- **Work item**: Each line from the one that includes "Message From Our Director (Page 1)" to the last line of the data below should be set down exactly; no other lines are wanted.

Dataset entries
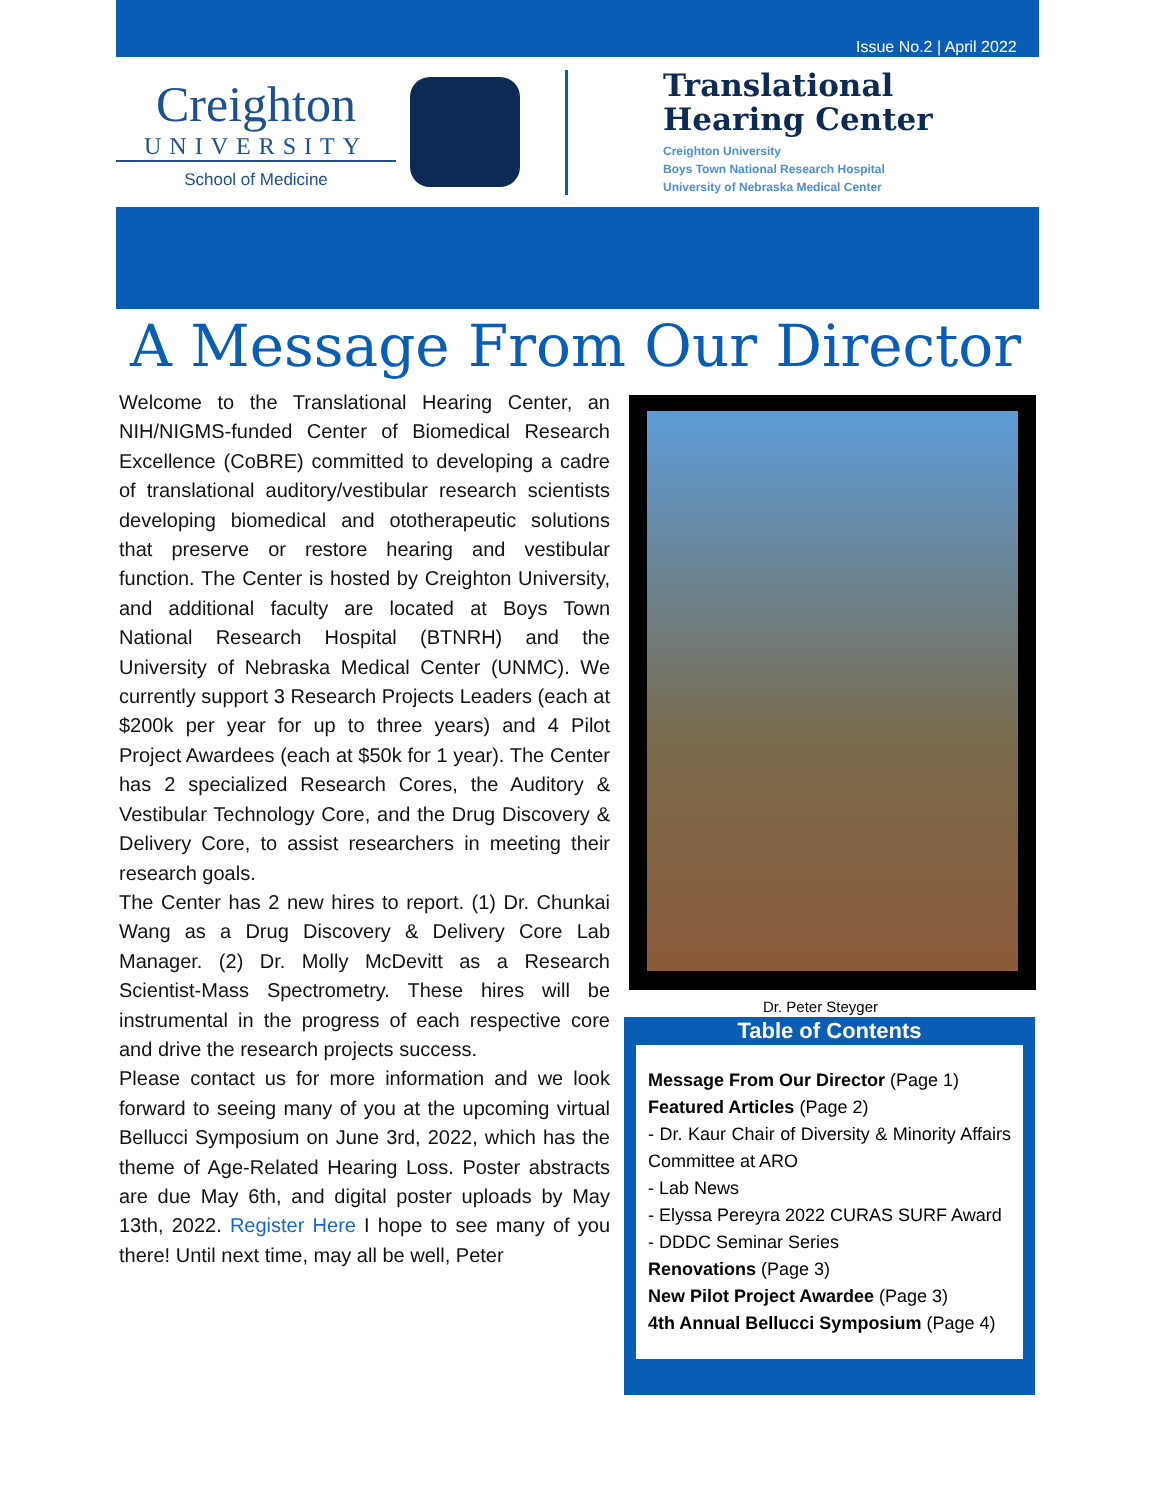Issue No.2 | April 2022
Creighton
UNIVERSITY
School of Medicine
Translational
Hearing Center
Creighton University
Boys Town National Research Hospital
University of Nebraska Medical Center
A Message From Our Director
Welcome to the Translational Hearing Center, an NIH/NIGMS-funded Center of Biomedical Research Excellence (CoBRE) committed to developing a cadre of translational auditory/vestibular research scientists developing biomedical and ototherapeutic solutions that preserve or restore hearing and vestibular function. The Center is hosted by Creighton University, and additional faculty are located at Boys Town National Research Hospital (BTNRH) and the University of Nebraska Medical Center (UNMC). We currently support 3 Research Projects Leaders (each at $200k per year for up to three years) and 4 Pilot Project Awardees (each at $50k for 1 year). The Center has 2 specialized Research Cores, the Auditory & Vestibular Technology Core, and the Drug Discovery & Delivery Core, to assist researchers in meeting their research goals.
The Center has 2 new hires to report. (1) Dr. Chunkai Wang as a Drug Discovery & Delivery Core Lab Manager. (2) Dr. Molly McDevitt as a Research Scientist-Mass Spectrometry. These hires will be instrumental in the progress of each respective core and drive the research projects success.
Please contact us for more information and we look forward to seeing many of you at the upcoming virtual Bellucci Symposium on June 3rd, 2022, which has the theme of Age-Related Hearing Loss. Poster abstracts are due May 6th, and digital poster uploads by May 13th, 2022. Register Here I hope to see many of you there! Until next time, may all be well, Peter
Dr. Peter Steyger
Table of Contents
Message From Our Director (Page 1)
Featured Articles (Page 2)
- Dr. Kaur Chair of Diversity & Minority Affairs Committee at ARO
- Lab News
- Elyssa Pereyra 2022 CURAS SURF Award
- DDDC Seminar Series
Renovations (Page 3)
New Pilot Project Awardee (Page 3)
4th Annual Bellucci Symposium (Page 4)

- **Result of the exercise**:
Message From Our Director (Page 1)
Featured Articles (Page 2)
- Dr. Kaur Chair of Diversity & Minority Affairs Committee at ARO
- Lab News
- Elyssa Pereyra 2022 CURAS SURF Award
- DDDC Seminar Series
Renovations (Page 3)
New Pilot Project Awardee (Page 3)
4th Annual Bellucci Symposium (Page 4)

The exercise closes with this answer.